**Exercise:** Every record, from first to last, should be retyped word for word.

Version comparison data

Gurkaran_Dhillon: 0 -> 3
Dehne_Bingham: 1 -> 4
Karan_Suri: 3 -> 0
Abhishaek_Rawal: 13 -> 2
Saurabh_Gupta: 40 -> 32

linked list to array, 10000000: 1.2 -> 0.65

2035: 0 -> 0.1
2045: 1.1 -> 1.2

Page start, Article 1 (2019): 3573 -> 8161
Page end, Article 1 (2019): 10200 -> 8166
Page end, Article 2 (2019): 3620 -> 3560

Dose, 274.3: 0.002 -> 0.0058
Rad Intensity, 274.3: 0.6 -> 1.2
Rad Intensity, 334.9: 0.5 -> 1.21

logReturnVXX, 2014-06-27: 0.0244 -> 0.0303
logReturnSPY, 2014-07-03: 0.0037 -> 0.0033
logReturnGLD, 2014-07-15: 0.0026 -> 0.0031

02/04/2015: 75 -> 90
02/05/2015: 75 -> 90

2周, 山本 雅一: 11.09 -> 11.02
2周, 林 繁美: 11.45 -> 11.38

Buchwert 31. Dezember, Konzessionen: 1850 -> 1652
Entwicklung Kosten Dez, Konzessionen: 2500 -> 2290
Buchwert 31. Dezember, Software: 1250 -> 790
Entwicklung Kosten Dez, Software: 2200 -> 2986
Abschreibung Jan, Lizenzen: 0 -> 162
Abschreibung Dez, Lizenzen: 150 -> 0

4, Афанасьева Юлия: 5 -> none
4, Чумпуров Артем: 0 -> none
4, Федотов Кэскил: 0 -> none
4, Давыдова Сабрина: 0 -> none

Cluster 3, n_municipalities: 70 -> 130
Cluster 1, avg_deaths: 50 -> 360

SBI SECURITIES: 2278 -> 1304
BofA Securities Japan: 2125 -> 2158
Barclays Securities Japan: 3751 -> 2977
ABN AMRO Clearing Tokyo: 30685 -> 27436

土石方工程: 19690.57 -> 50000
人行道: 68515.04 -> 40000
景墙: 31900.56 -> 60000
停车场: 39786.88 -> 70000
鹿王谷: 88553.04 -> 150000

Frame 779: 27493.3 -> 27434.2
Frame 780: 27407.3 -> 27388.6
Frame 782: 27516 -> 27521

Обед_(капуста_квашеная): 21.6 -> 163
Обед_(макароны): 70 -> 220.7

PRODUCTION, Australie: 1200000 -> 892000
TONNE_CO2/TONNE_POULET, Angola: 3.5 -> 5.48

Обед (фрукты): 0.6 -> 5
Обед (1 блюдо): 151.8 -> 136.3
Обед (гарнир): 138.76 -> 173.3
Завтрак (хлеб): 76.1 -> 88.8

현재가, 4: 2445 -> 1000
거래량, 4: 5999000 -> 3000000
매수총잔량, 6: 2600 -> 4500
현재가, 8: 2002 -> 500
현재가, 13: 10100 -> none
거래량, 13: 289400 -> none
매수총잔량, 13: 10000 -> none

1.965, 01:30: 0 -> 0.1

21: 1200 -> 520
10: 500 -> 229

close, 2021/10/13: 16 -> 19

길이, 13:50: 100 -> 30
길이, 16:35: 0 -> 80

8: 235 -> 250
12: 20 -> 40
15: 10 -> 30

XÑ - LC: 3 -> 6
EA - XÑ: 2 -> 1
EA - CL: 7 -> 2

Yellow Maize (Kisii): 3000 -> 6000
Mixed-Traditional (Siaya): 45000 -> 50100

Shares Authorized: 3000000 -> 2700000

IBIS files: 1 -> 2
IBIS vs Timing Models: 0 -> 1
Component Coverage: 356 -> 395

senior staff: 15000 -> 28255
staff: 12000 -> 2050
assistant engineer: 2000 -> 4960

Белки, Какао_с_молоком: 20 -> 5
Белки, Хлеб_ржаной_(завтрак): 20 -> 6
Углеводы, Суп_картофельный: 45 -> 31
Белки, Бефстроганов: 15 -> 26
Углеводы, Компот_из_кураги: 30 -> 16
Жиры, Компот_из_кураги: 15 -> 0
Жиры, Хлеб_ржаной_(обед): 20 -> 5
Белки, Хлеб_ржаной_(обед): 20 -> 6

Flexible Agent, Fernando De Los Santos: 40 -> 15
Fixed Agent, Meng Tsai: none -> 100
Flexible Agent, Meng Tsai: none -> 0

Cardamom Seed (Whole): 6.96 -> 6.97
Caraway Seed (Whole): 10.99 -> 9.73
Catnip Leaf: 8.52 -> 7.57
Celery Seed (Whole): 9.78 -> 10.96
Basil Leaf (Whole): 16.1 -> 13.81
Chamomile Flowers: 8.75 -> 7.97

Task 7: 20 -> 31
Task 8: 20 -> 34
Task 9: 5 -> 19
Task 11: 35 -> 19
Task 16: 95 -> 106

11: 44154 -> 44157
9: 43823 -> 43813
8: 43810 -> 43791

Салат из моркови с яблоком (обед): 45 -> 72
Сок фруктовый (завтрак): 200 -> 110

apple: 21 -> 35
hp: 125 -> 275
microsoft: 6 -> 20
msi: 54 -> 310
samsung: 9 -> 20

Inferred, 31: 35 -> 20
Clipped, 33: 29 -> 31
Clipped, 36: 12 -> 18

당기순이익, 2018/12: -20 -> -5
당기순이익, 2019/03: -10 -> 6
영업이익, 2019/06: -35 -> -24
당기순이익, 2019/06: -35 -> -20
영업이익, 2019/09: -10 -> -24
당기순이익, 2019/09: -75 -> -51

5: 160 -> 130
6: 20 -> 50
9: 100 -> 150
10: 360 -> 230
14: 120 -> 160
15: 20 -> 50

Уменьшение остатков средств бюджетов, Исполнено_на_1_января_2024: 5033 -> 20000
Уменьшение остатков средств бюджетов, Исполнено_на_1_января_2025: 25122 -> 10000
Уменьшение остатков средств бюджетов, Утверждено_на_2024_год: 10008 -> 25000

**Answer to this task:**
Gurkaran_Dhillon: 0 -> 3
Dehne_Bingham: 1 -> 4
Karan_Suri: 3 -> 0
Abhishaek_Rawal: 13 -> 2
Saurabh_Gupta: 40 -> 32

linked list to array, 10000000: 1.2 -> 0.65

2035: 0 -> 0.1
2045: 1.1 -> 1.2

Page start, Article 1 (2019): 3573 -> 8161
Page end, Article 1 (2019): 10200 -> 8166
Page end, Article 2 (2019): 3620 -> 3560

Dose, 274.3: 0.002 -> 0.0058
Rad Intensity, 274.3: 0.6 -> 1.2
Rad Intensity, 334.9: 0.5 -> 1.21

logReturnVXX, 2014-06-27: 0.0244 -> 0.0303
logReturnSPY, 2014-07-03: 0.0037 -> 0.0033
logReturnGLD, 2014-07-15: 0.0026 -> 0.0031

02/04/2015: 75 -> 90
02/05/2015: 75 -> 90

2周, 山本 雅一: 11.09 -> 11.02
2周, 林 繁美: 11.45 -> 11.38

Buchwert 31. Dezember, Konzessionen: 1850 -> 1652
Entwicklung Kosten Dez, Konzessionen: 2500 -> 2290
Buchwert 31. Dezember, Software: 1250 -> 790
Entwicklung Kosten Dez, Software: 2200 -> 2986
Abschreibung Jan, Lizenzen: 0 -> 162
Abschreibung Dez, Lizenzen: 150 -> 0

4, Афанасьева Юлия: 5 -> none
4, Чумпуров Артем: 0 -> none
4, Федотов Кэскил: 0 -> none
4, Давыдова Сабрина: 0 -> none

Cluster 3, n_municipalities: 70 -> 130
Cluster 1, avg_deaths: 50 -> 360

SBI SECURITIES: 2278 -> 1304
BofA Securities Japan: 2125 -> 2158
Barclays Securities Japan: 3751 -> 2977
ABN AMRO Clearing Tokyo: 30685 -> 27436

土石方工程: 19690.57 -> 50000
人行道: 68515.04 -> 40000
景墙: 31900.56 -> 60000
停车场: 39786.88 -> 70000
鹿王谷: 88553.04 -> 150000

Frame 779: 27493.3 -> 27434.2
Frame 780: 27407.3 -> 27388.6
Frame 782: 27516 -> 27521

Обед_(капуста_квашеная): 21.6 -> 163
Обед_(макароны): 70 -> 220.7

PRODUCTION, Australie: 1200000 -> 892000
TONNE_CO2/TONNE_POULET, Angola: 3.5 -> 5.48

Обед (фрукты): 0.6 -> 5
Обед (1 блюдо): 151.8 -> 136.3
Обед (гарнир): 138.76 -> 173.3
Завтрак (хлеб): 76.1 -> 88.8

현재가, 4: 2445 -> 1000
거래량, 4: 5999000 -> 3000000
매수총잔량, 6: 2600 -> 4500
현재가, 8: 2002 -> 500
현재가, 13: 10100 -> none
거래량, 13: 289400 -> none
매수총잔량, 13: 10000 -> none

1.965, 01:30: 0 -> 0.1

21: 1200 -> 520
10: 500 -> 229

close, 2021/10/13: 16 -> 19

길이, 13:50: 100 -> 30
길이, 16:35: 0 -> 80

8: 235 -> 250
12: 20 -> 40
15: 10 -> 30

XÑ - LC: 3 -> 6
EA - XÑ: 2 -> 1
EA - CL: 7 -> 2

Yellow Maize (Kisii): 3000 -> 6000
Mixed-Traditional (Siaya): 45000 -> 50100

Shares Authorized: 3000000 -> 2700000

IBIS files: 1 -> 2
IBIS vs Timing Models: 0 -> 1
Component Coverage: 356 -> 395

senior staff: 15000 -> 28255
staff: 12000 -> 2050
assistant engineer: 2000 -> 4960

Белки, Какао_с_молоком: 20 -> 5
Белки, Хлеб_ржаной_(завтрак): 20 -> 6
Углеводы, Суп_картофельный: 45 -> 31
Белки, Бефстроганов: 15 -> 26
Углеводы, Компот_из_кураги: 30 -> 16
Жиры, Компот_из_кураги: 15 -> 0
Жиры, Хлеб_ржаной_(обед): 20 -> 5
Белки, Хлеб_ржаной_(обед): 20 -> 6

Flexible Agent, Fernando De Los Santos: 40 -> 15
Fixed Agent, Meng Tsai: none -> 100
Flexible Agent, Meng Tsai: none -> 0

Cardamom Seed (Whole): 6.96 -> 6.97
Caraway Seed (Whole): 10.99 -> 9.73
Catnip Leaf: 8.52 -> 7.57
Celery Seed (Whole): 9.78 -> 10.96
Basil Leaf (Whole): 16.1 -> 13.81
Chamomile Flowers: 8.75 -> 7.97

Task 7: 20 -> 31
Task 8: 20 -> 34
Task 9: 5 -> 19
Task 11: 35 -> 19
Task 16: 95 -> 106

11: 44154 -> 44157
9: 43823 -> 43813
8: 43810 -> 43791

Салат из моркови с яблоком (обед): 45 -> 72
Сок фруктовый (завтрак): 200 -> 110

apple: 21 -> 35
hp: 125 -> 275
microsoft: 6 -> 20
msi: 54 -> 310
samsung: 9 -> 20

Inferred, 31: 35 -> 20
Clipped, 33: 29 -> 31
Clipped, 36: 12 -> 18

당기순이익, 2018/12: -20 -> -5
당기순이익, 2019/03: -10 -> 6
영업이익, 2019/06: -35 -> -24
당기순이익, 2019/06: -35 -> -20
영업이익, 2019/09: -10 -> -24
당기순이익, 2019/09: -75 -> -51

5: 160 -> 130
6: 20 -> 50
9: 100 -> 150
10: 360 -> 230
14: 120 -> 160
15: 20 -> 50

Уменьшение остатков средств бюджетов, Исполнено_на_1_января_2024: 5033 -> 20000
Уменьшение остатков средств бюджетов, Исполнено_на_1_января_2025: 25122 -> 10000
Уменьшение остатков средств бюджетов, Утверждено_на_2024_год: 10008 -> 25000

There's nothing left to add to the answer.